I hope and pray that some day Roe v. Wade is overturned.  But I believe that we as a Christian community must work more energetically to show that being Pro-Life means more than picketing and praying.  At the very least, it means making sacrifices to help women and families with children.  It means getting more involved in the messy lives of those around us.  If we can address some of the reasons so many women feel that abortion is their best or only option, maybe we can go a long way towards accomplishing what we can never accomplish merely by overturning a Supreme Court decision.

 

From Eugenics to Genocide (A Short Walk)

Last week I wrote about the practice of eugenics in modern American obstetrics:  induced abortion performed because prenatal testing shows a potential chromosomal abnormality or birth defect.  This past week, the BBC News Online ran a series of stories under the headline “India’s unwanted girls.”  These stories tell of the practice in India of induced abortion performed because prenatal testing shows a particular unwanted chromosomal “abnormality”:  the presence of the XX chromosome pair, i.e., aborting a baby simply because she is female.  Because of long-standing prejudices and practices, in many parts of Indian society a female child is considered undesirable.  There is widespread availability of prenatal ultrasound clinics for sex determination, and so many parents  avail themselves of  these clinics’ services to guide abortion decisions that in some areas of India there are less than 840 female children for every 1000 male children.  Some Indian activists use the word “genocide” to describe this selective killing of girls.  Lest anyone suspect that Indian families thought up this novel use of medical technology on their own, the following quote from the story provides chilling evidence to the contrary:  “In 1974, Delhi’s prestigious All India Institute of Medical Sciences came out with a study which said sex-determination tests were a boon for Indian women.  It said they no longer needed to produce endless children to have the right number of sons, and it encouraged the determination and elimination of female foetuses as an effective tool of population control.”

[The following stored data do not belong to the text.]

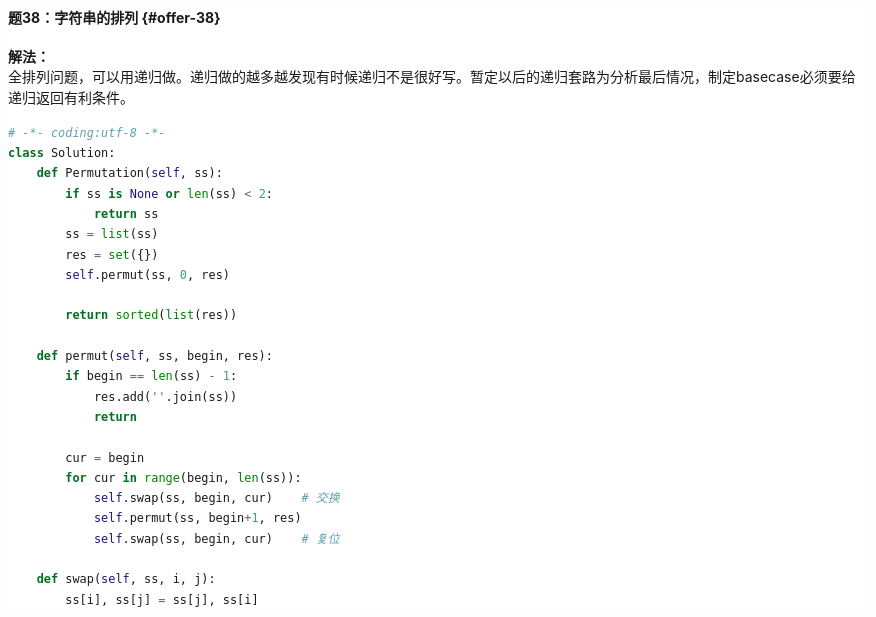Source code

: #### 题38：字符串的排列 {#offer-38}

**解法：** <br>
全排列问题，可以用递归做。递归做的越多越发现有时候递归不是很好写。暂定以后的递归套路为分析最后情况，制定basecase必须要给递归返回有利条件。

```python
# -*- coding:utf-8 -*-
class Solution:
    def Permutation(self, ss):
        if ss is None or len(ss) < 2:
            return ss
        ss = list(ss)
        res = set({})
        self.permut(ss, 0, res)

        return sorted(list(res))

    def permut(self, ss, begin, res):
        if begin == len(ss) - 1:
            res.add(''.join(ss))
            return

        cur = begin
        for cur in range(begin, len(ss)):
            self.swap(ss, begin, cur)    # 交换
            self.permut(ss, begin+1, res)
            self.swap(ss, begin, cur)    # 复位

    def swap(self, ss, i, j):
        ss[i], ss[j] = ss[j], ss[i]
```



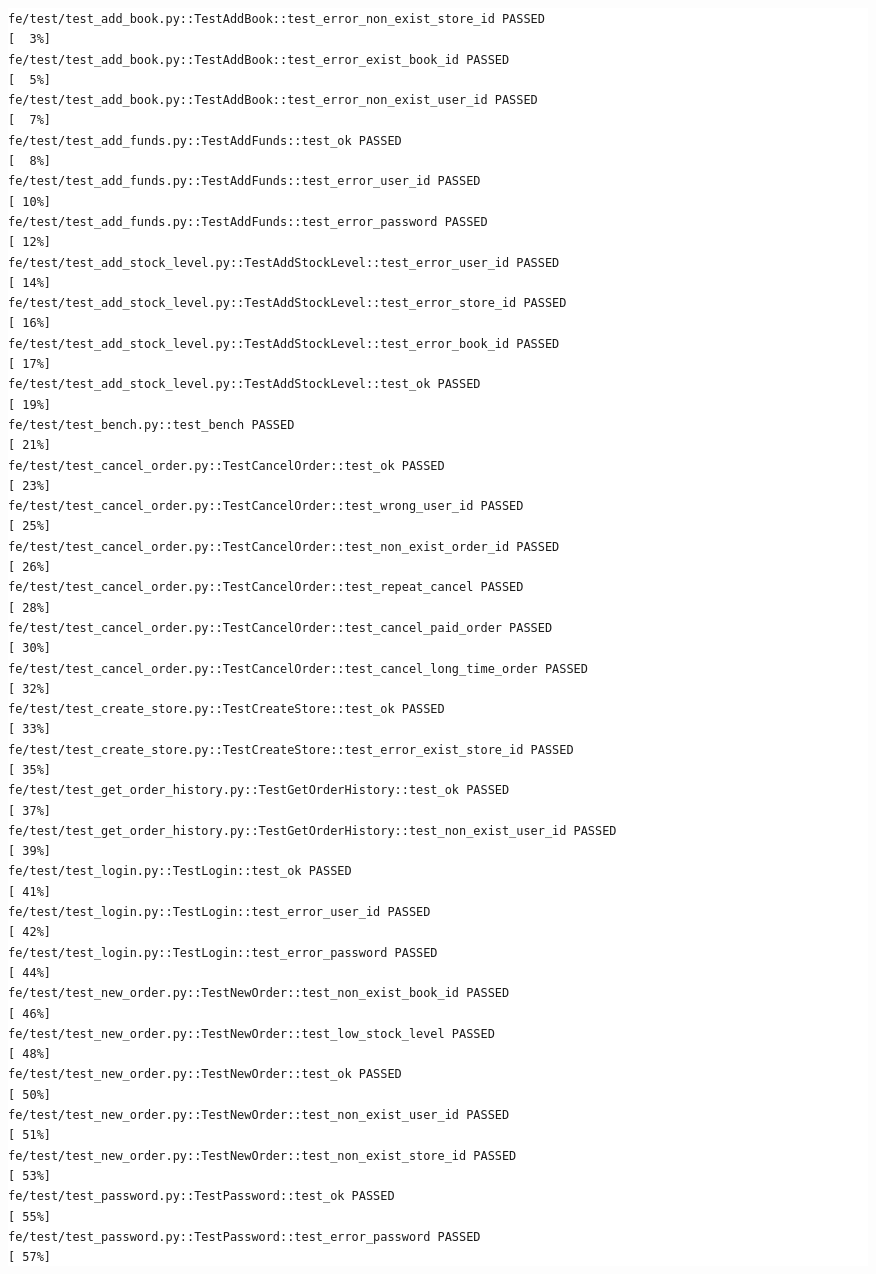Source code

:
 ```shell
fe/test/test_add_book.py::TestAddBook::test_error_non_exist_store_id PASSED                                                                                                               [  3%]
fe/test/test_add_book.py::TestAddBook::test_error_exist_book_id PASSED                                                                                                                    [  5%]
fe/test/test_add_book.py::TestAddBook::test_error_non_exist_user_id PASSED                                                                                                                [  7%]
fe/test/test_add_funds.py::TestAddFunds::test_ok PASSED                                                                                                                                   [  8%]
fe/test/test_add_funds.py::TestAddFunds::test_error_user_id PASSED                                                                                                                        [ 10%]
fe/test/test_add_funds.py::TestAddFunds::test_error_password PASSED                                                                                                                       [ 12%]
fe/test/test_add_stock_level.py::TestAddStockLevel::test_error_user_id PASSED                                                                                                             [ 14%]
fe/test/test_add_stock_level.py::TestAddStockLevel::test_error_store_id PASSED                                                                                                            [ 16%]
fe/test/test_add_stock_level.py::TestAddStockLevel::test_error_book_id PASSED                                                                                                             [ 17%]
fe/test/test_add_stock_level.py::TestAddStockLevel::test_ok PASSED                                                                                                                        [ 19%]
fe/test/test_bench.py::test_bench PASSED                                                                                                                                                  [ 21%]
fe/test/test_cancel_order.py::TestCancelOrder::test_ok PASSED                                                                                                                             [ 23%]
fe/test/test_cancel_order.py::TestCancelOrder::test_wrong_user_id PASSED                                                                                                                  [ 25%]
fe/test/test_cancel_order.py::TestCancelOrder::test_non_exist_order_id PASSED                                                                                                             [ 26%]
fe/test/test_cancel_order.py::TestCancelOrder::test_repeat_cancel PASSED                                                                                                                  [ 28%]
fe/test/test_cancel_order.py::TestCancelOrder::test_cancel_paid_order PASSED                                                                                                              [ 30%]
fe/test/test_cancel_order.py::TestCancelOrder::test_cancel_long_time_order PASSED                                                                                                         [ 32%]
fe/test/test_create_store.py::TestCreateStore::test_ok PASSED                                                                                                                             [ 33%]
fe/test/test_create_store.py::TestCreateStore::test_error_exist_store_id PASSED                                                                                                           [ 35%]
fe/test/test_get_order_history.py::TestGetOrderHistory::test_ok PASSED                                                                                                                    [ 37%]
fe/test/test_get_order_history.py::TestGetOrderHistory::test_non_exist_user_id PASSED                                                                                                     [ 39%]
fe/test/test_login.py::TestLogin::test_ok PASSED                                                                                                                                          [ 41%]
fe/test/test_login.py::TestLogin::test_error_user_id PASSED                                                                                                                               [ 42%]
fe/test/test_login.py::TestLogin::test_error_password PASSED                                                                                                                              [ 44%]
fe/test/test_new_order.py::TestNewOrder::test_non_exist_book_id PASSED                                                                                                                    [ 46%]
fe/test/test_new_order.py::TestNewOrder::test_low_stock_level PASSED                                                                                                                      [ 48%]
fe/test/test_new_order.py::TestNewOrder::test_ok PASSED                                                                                                                                   [ 50%]
fe/test/test_new_order.py::TestNewOrder::test_non_exist_user_id PASSED                                                                                                                    [ 51%]
fe/test/test_new_order.py::TestNewOrder::test_non_exist_store_id PASSED                                                                                                                   [ 53%]
fe/test/test_password.py::TestPassword::test_ok PASSED                                                                                                                                    [ 55%]
fe/test/test_password.py::TestPassword::test_error_password PASSED                                                                                                                        [ 57%]
```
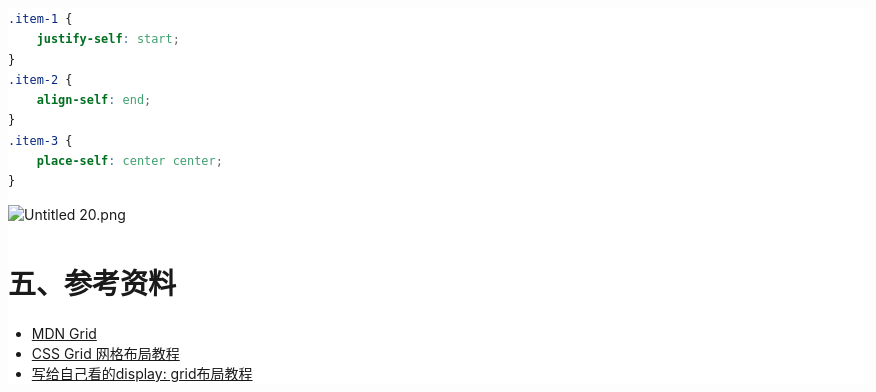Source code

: 
```css
.item-1 {
	justify-self: start;
}
.item-2 {
	align-self: end;
}
.item-3 {
	place-self: center center;
}
```


![Untitled 20.png](https://cdn.nlark.com/yuque/0/2021/png/385743/1636378891806-790e35ab-a06f-447c-9e05-c6932764ab61.png#clientId=udd7f076c-01d6-4&from=paste&height=312&id=uaf29082d&margin=%5Bobject%20Object%5D&name=Untitled%2020.png&originHeight=312&originWidth=312&originalType=binary&ratio=1&size=8423&status=done&style=none&taskId=u66aeda57-3e3b-4b34-b3bf-5bda5147f65&width=312)


# 五、参考资料


- [MDN Grid](https://developer.mozilla.org/zh-CN/docs/Web/CSS/grid)
- [CSS Grid 网格布局教程](https://www.ruanyifeng.com/blog/2019/03/grid-layout-tutorial.html)
- [写给自己看的display: grid布局教程](https://www.zhangxinxu.com/wordpress/2018/11/display-grid-css-css3/)
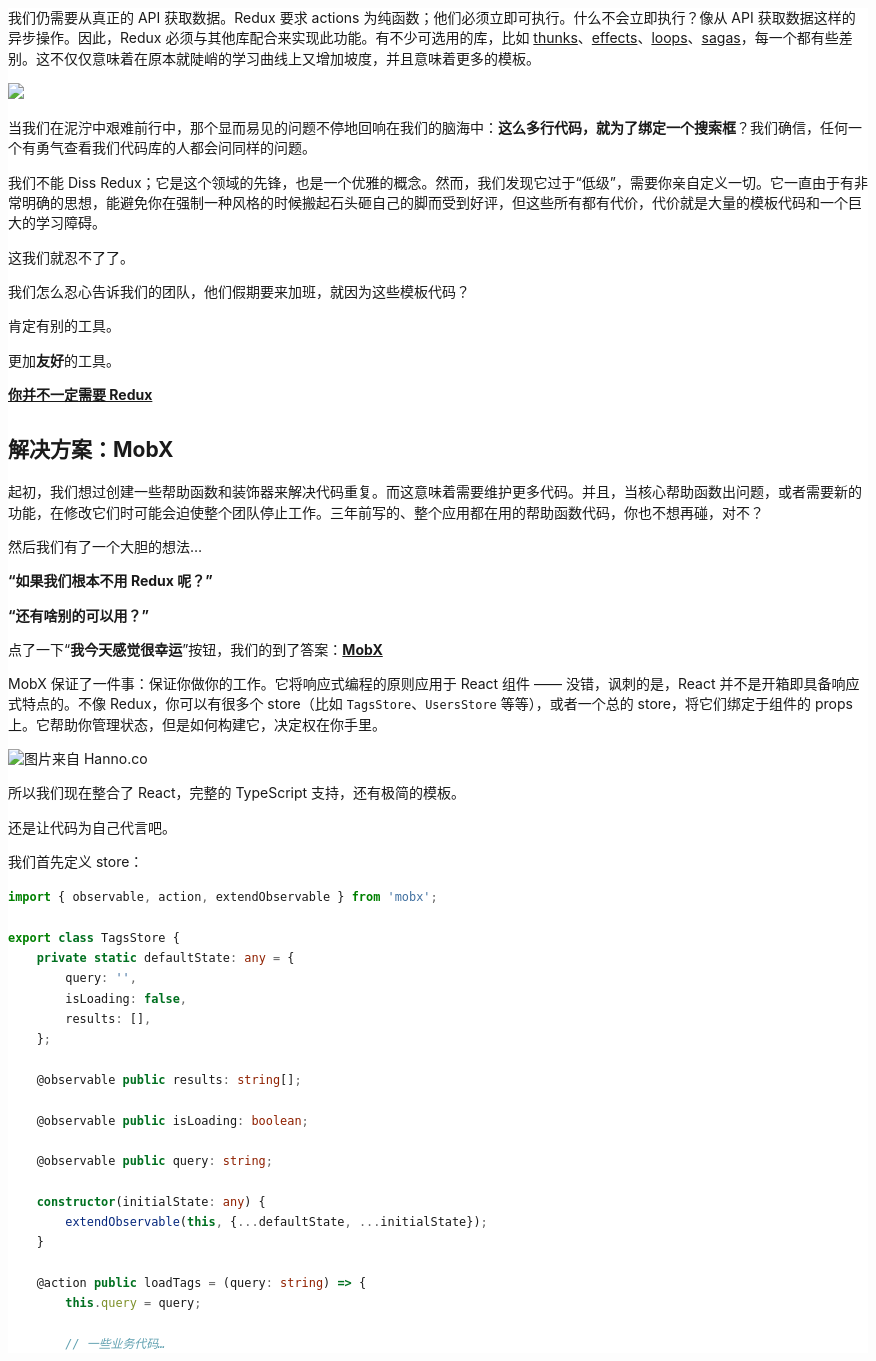 我们仍需要从真正的 API 获取数据。Redux 要求 actions 为纯函数；他们必须立即可执行。什么不会立即执行？像从 API 获取数据这样的异步操作。因此，Redux 必须与其他库配合来实现此功能。有不少可选用的库，比如 [thunks](https://github.com/reduxjs/redux-thunk)、[effects](https://github.com/redux-effects/redux-effects)、[loops](https://github.com/redux-loop/redux-loop)、[sagas](https://github.com/redux-saga/redux-saga)，每一个都有些差别。这不仅仅意味着在原本就陡峭的学习曲线上又增加坡度，并且意味着更多的模板。

![](https://cdn-images-1.medium.com/max/2000/1*x2FqXWuYcGN_Pso4MRfafg.jpeg)

当我们在泥泞中艰难前行中，那个显而易见的问题不停地回响在我们的脑海中：**这么多行代码，就为了绑定一个搜索框**？我们确信，任何一个有勇气查看我们代码库的人都会问同样的问题。

我们不能 Diss Redux；它是这个领域的先锋，也是一个优雅的概念。然而，我们发现它过于“低级”，需要你亲自定义一切。它一直由于有非常明确的思想，能避免你在强制一种风格的时候搬起石头砸自己的脚而受到好评，但这些所有都有代价，代价就是大量的模板代码和一个巨大的学习障碍。

这我们就忍不了了。

我们怎么忍心告诉我们的团队，他们假期要来加班，就因为这些模板代码？

肯定有别的工具。

更加**友好**的工具。

[**你并不一定需要 Redux**](https://medium.com/@dan_abramov/you-might-not-need-redux-be46360cf367)

## 解决方案：MobX

起初，我们想过创建一些帮助函数和装饰器来解决代码重复。而这意味着需要维护更多代码。并且，当核心帮助函数出问题，或者需要新的功能，在修改它们时可能会迫使整个团队停止工作。三年前写的、整个应用都在用的帮助函数代码，你也不想再碰，对不？

然后我们有了一个大胆的想法…

**“如果我们根本不用 Redux 呢？”**

**“还有啥别的可以用？”**

点了一下“**我今天感觉很幸运**”按钮，我们的到了答案：[**MobX**](https://mobx.js.org/)

MobX 保证了一件事：保证你做你的工作。它将响应式编程的原则应用于 React 组件 —— 没错，讽刺的是，React 并不是开箱即具备响应式特点的。不像 Redux，你可以有很多个 store（比如 `TagsStore`、`UsersStore` 等等），或者一个总的 store，将它们绑定于组件的 props 上。它帮助你管理状态，但是如何构建它，决定权在你手里。

![图片来自 [Hanno.co](https://hanno.co/blog/mobx-redux-alternative/)](https://cdn-images-1.medium.com/max/3200/1*QZ8X8IZfm7IPkZj0iyRC7w.png)

所以我们现在整合了 React，完整的 TypeScript 支持，还有极简的模板。

还是让代码为自己代言吧。

我们首先定义 store：

```TypeScript
import { observable, action, extendObservable } from 'mobx';

export class TagsStore {
    private static defaultState: any = {
        query: '',
        isLoading: false,
        results: [],
    };

    @observable public results: string[];

    @observable public isLoading: boolean;

    @observable public query: string;

    constructor(initialState: any) {
        extendObservable(this, {...defaultState, ...initialState});
    }

    @action public loadTags = (query: string) => {
        this.query = query;

        // 一些业务代码…
```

Three observations:  First, given the rationalizations for the unfettered right to abortion that pro-choice advocates have promulgated in this country, they would be have to be mute in the face of sex-selective abortion.  They cannot say that it is wrong to abort girls, because if it is wrong to abort girls, then it is wrong to abort boys.  If they admit that it is wrong to distinguish — and extinguish — foetuses on the basis of an arbitrary criterion such as gender, then they would have to admit that it is wrong to do so on the basis of any arbitrary criterion — such as the presence of a disability.

Second, the term “genocide” used by certain Indian activists seems extreme, but it may not be such a long walk from eugenics to genocide.  The justification used to commit foeticide on the basis of gender can be employed to commit foeticide, say, on the basis of  a genetic predisposition to obesity (A 1993 March of Dimes poll found that 11% of parents said they would abort a  fetus whose genome was predisposed to obesity), and is not far from the justification used to commit murder on the basis of whether one belongs to the Hutu or Tutsi tribe.

Third, this tragic story shows yet again what happens when medicine abandons its Hippocratic ethos of commitment to the patient and instead uses its considerable power to pursue goals such as “population control,” social stability — or eugenics.